*AIM*
Reproduce every line of the material verbatim, omitting the pictures.

*AVAILABLE DATA*
..............................

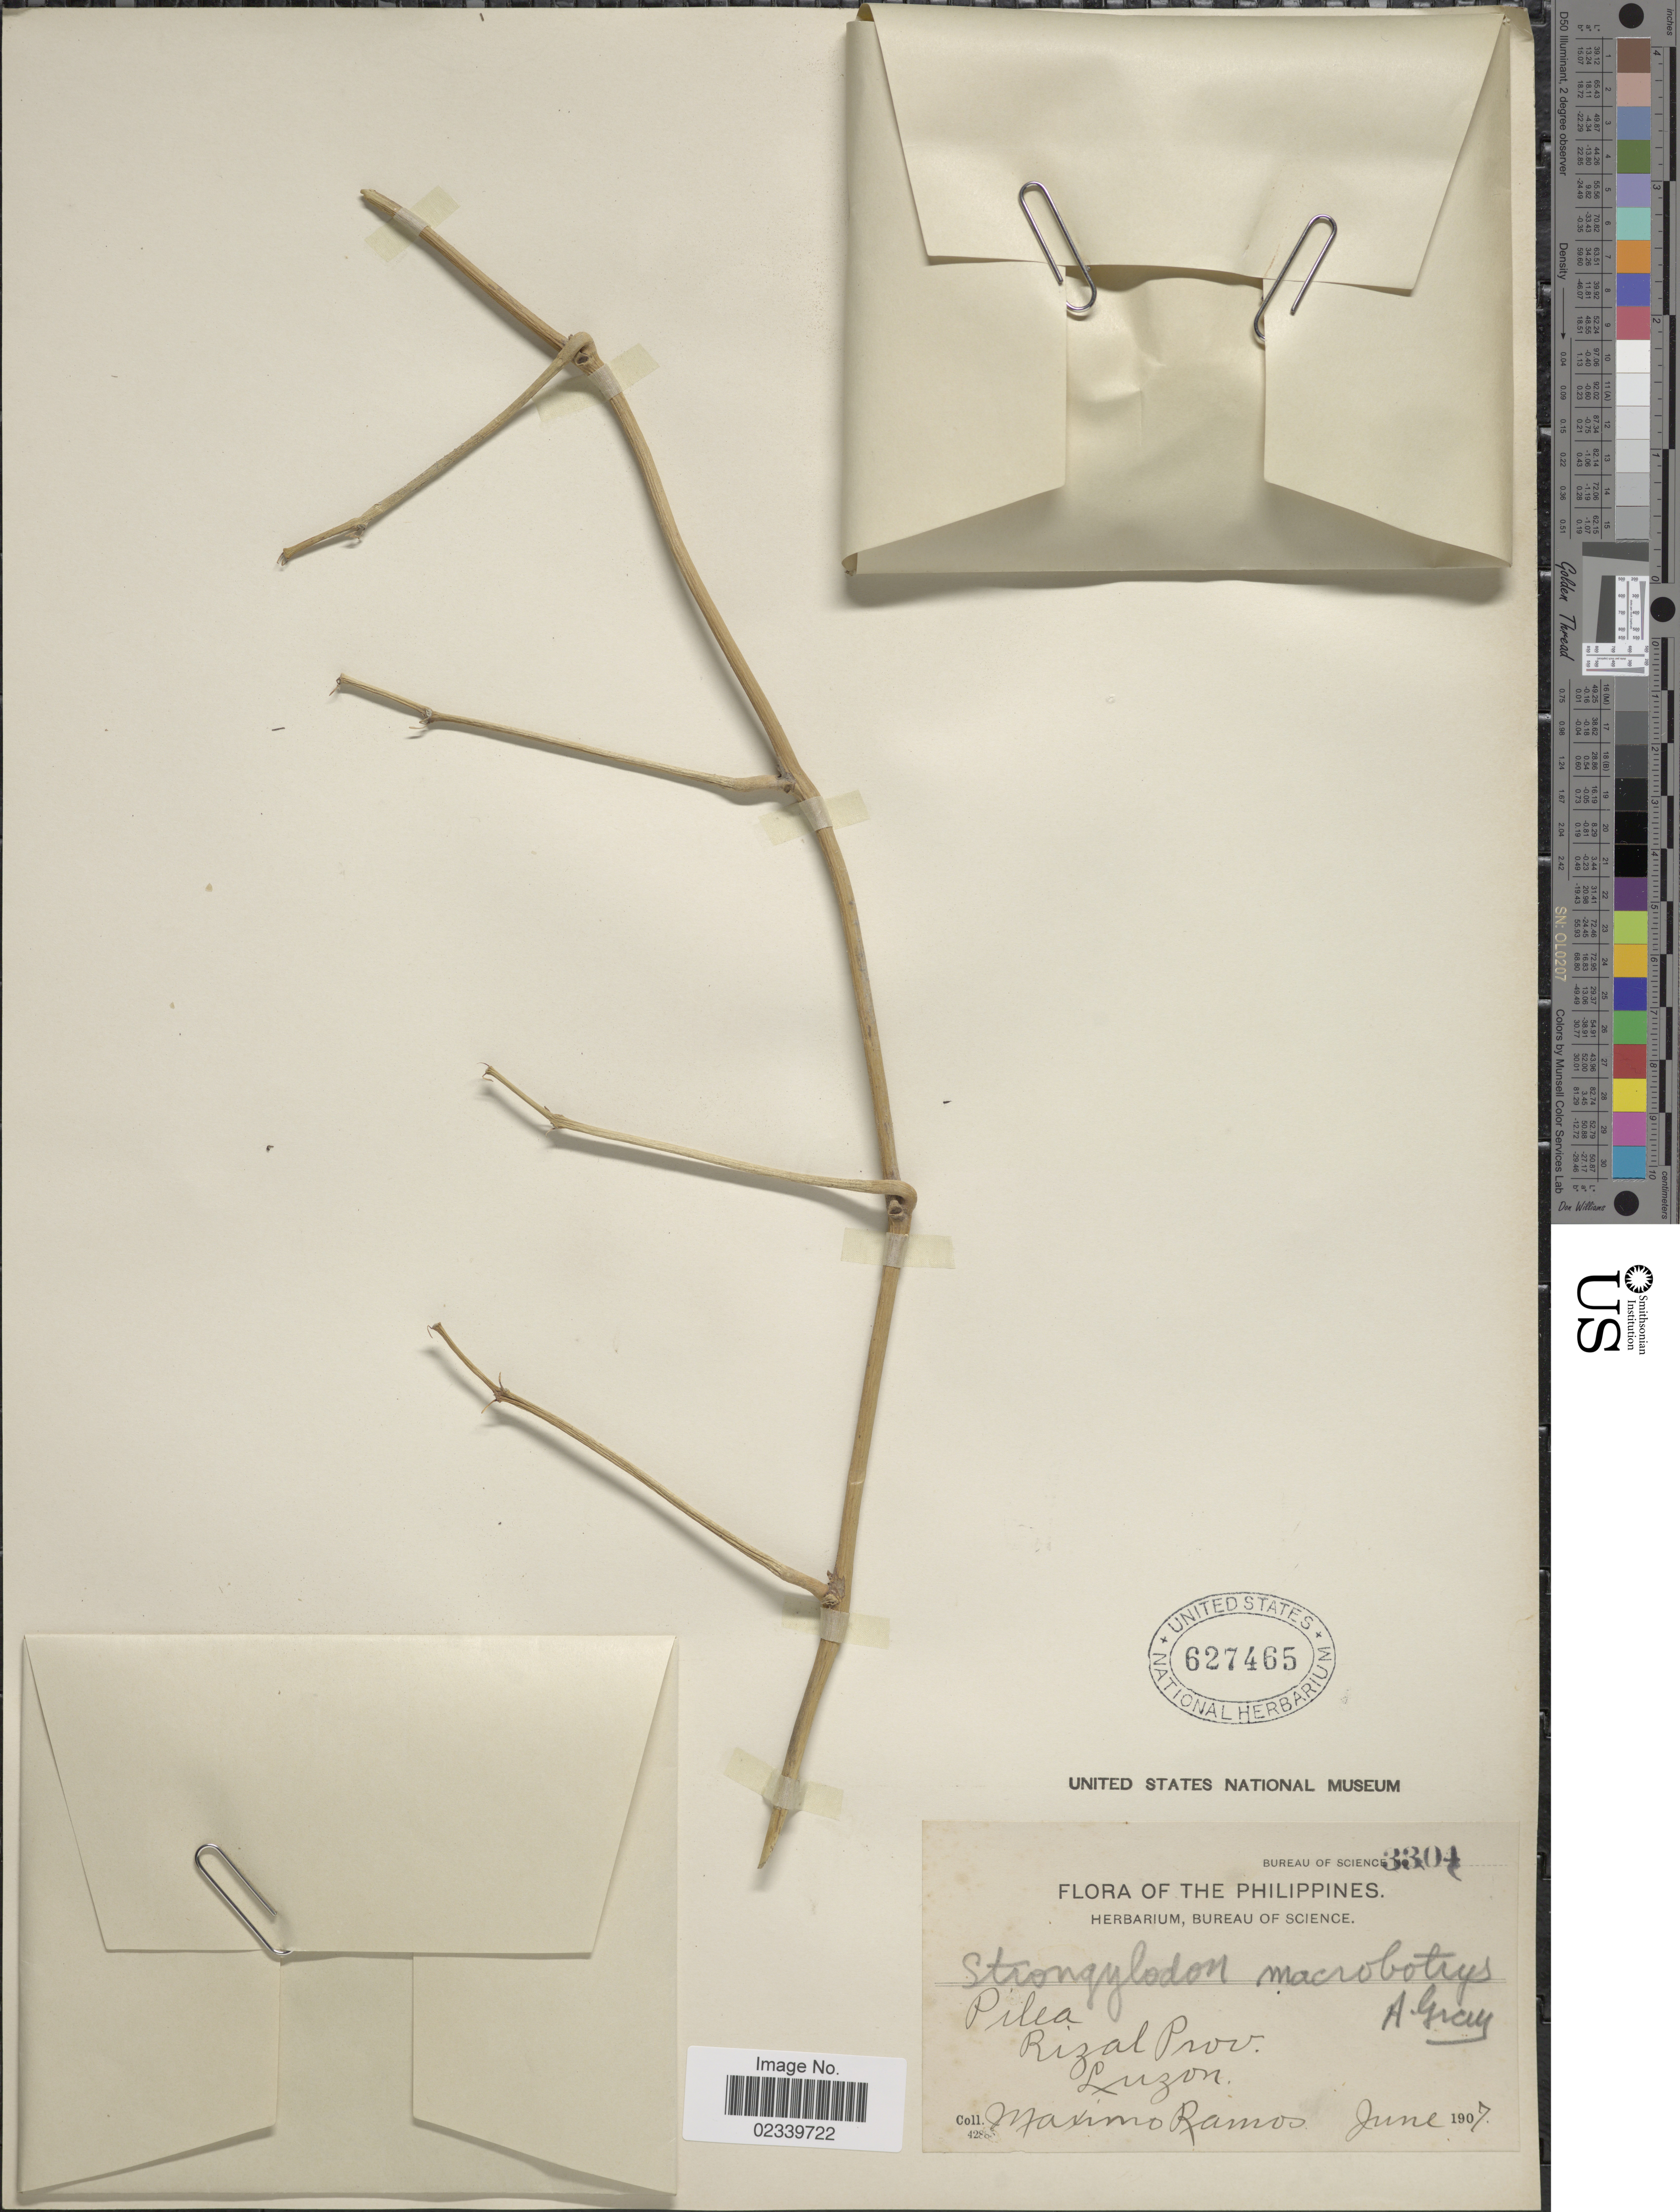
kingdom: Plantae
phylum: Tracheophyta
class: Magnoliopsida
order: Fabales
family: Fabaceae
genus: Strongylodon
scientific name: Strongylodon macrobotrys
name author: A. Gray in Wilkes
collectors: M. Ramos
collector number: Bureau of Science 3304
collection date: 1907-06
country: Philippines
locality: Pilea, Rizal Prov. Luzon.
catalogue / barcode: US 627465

..............................

*REPLY*
kingdom: Plantae
phylum: Tracheophyta
class: Magnoliopsida
order: Fabales
family: Fabaceae
genus: Strongylodon
scientific name: Strongylodon macrobotrys
name author: A. Gray in Wilkes
collectors: M. Ramos
collector number: Bureau of Science 3304
collection date: 1907-06
country: Philippines
locality: Pilea, Rizal Prov. Luzon.
catalogue / barcode: US 627465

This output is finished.